======== RECORDED INFORMATION ========

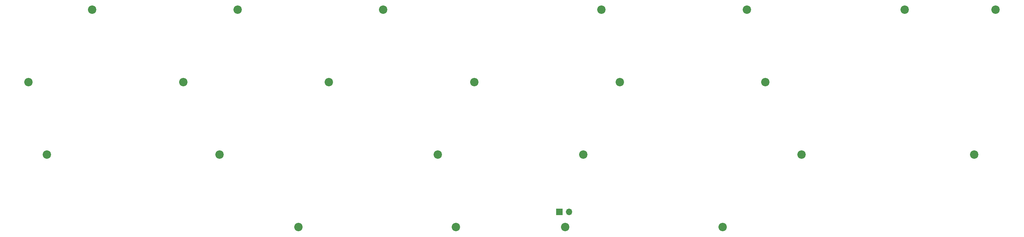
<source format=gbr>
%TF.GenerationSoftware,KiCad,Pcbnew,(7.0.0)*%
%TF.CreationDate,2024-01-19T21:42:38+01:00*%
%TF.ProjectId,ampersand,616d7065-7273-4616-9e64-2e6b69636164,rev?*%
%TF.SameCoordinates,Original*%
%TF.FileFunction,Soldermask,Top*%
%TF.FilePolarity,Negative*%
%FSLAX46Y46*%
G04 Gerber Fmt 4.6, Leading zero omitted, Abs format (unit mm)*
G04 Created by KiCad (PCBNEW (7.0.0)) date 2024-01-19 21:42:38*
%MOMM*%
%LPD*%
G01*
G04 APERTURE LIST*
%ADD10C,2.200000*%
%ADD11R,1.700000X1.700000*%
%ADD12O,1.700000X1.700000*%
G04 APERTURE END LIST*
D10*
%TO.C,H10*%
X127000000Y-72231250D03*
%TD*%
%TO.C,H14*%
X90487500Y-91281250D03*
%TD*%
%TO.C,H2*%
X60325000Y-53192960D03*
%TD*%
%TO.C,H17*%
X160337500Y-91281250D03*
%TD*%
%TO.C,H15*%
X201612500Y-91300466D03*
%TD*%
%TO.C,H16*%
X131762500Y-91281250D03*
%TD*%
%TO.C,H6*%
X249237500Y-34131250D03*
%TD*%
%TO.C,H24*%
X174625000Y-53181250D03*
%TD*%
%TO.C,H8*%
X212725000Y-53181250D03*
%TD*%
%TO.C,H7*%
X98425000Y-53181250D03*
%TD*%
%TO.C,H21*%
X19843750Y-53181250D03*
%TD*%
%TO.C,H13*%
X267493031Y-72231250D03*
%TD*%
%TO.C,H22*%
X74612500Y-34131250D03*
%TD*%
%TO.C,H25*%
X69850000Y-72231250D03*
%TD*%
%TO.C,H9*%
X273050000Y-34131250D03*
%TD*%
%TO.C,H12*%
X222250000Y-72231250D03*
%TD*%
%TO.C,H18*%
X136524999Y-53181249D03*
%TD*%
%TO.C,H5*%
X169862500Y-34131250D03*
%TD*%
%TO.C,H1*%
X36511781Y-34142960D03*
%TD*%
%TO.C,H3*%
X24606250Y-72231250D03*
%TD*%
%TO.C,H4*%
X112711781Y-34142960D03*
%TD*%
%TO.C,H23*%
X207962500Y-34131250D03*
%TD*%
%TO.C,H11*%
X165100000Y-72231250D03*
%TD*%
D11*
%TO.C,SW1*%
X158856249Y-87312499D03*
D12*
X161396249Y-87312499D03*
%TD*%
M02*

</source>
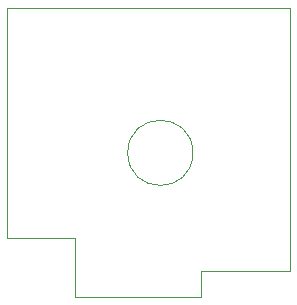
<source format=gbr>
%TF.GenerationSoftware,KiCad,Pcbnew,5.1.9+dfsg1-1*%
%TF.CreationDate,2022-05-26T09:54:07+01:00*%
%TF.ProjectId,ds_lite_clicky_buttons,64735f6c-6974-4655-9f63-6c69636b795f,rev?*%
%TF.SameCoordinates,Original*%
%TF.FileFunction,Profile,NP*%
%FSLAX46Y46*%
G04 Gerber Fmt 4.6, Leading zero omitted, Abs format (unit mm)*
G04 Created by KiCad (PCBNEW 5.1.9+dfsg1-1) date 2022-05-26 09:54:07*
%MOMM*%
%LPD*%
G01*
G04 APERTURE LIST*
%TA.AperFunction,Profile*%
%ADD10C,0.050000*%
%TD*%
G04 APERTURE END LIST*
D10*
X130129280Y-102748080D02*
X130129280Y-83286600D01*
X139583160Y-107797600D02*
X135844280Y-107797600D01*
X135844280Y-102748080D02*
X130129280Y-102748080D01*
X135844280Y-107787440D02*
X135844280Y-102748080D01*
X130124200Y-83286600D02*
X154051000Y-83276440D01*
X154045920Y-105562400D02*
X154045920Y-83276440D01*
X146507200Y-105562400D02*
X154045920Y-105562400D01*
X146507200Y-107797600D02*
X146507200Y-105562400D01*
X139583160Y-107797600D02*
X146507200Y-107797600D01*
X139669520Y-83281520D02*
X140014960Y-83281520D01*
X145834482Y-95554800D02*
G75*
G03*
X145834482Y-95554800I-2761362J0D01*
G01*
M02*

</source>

========

INSTRUCTIONS TO FOLLOW:
Each line of the entries that contains "KiCad" counts once; state the total as a bare number.

ANSWER TO THIS PROBLEM:
4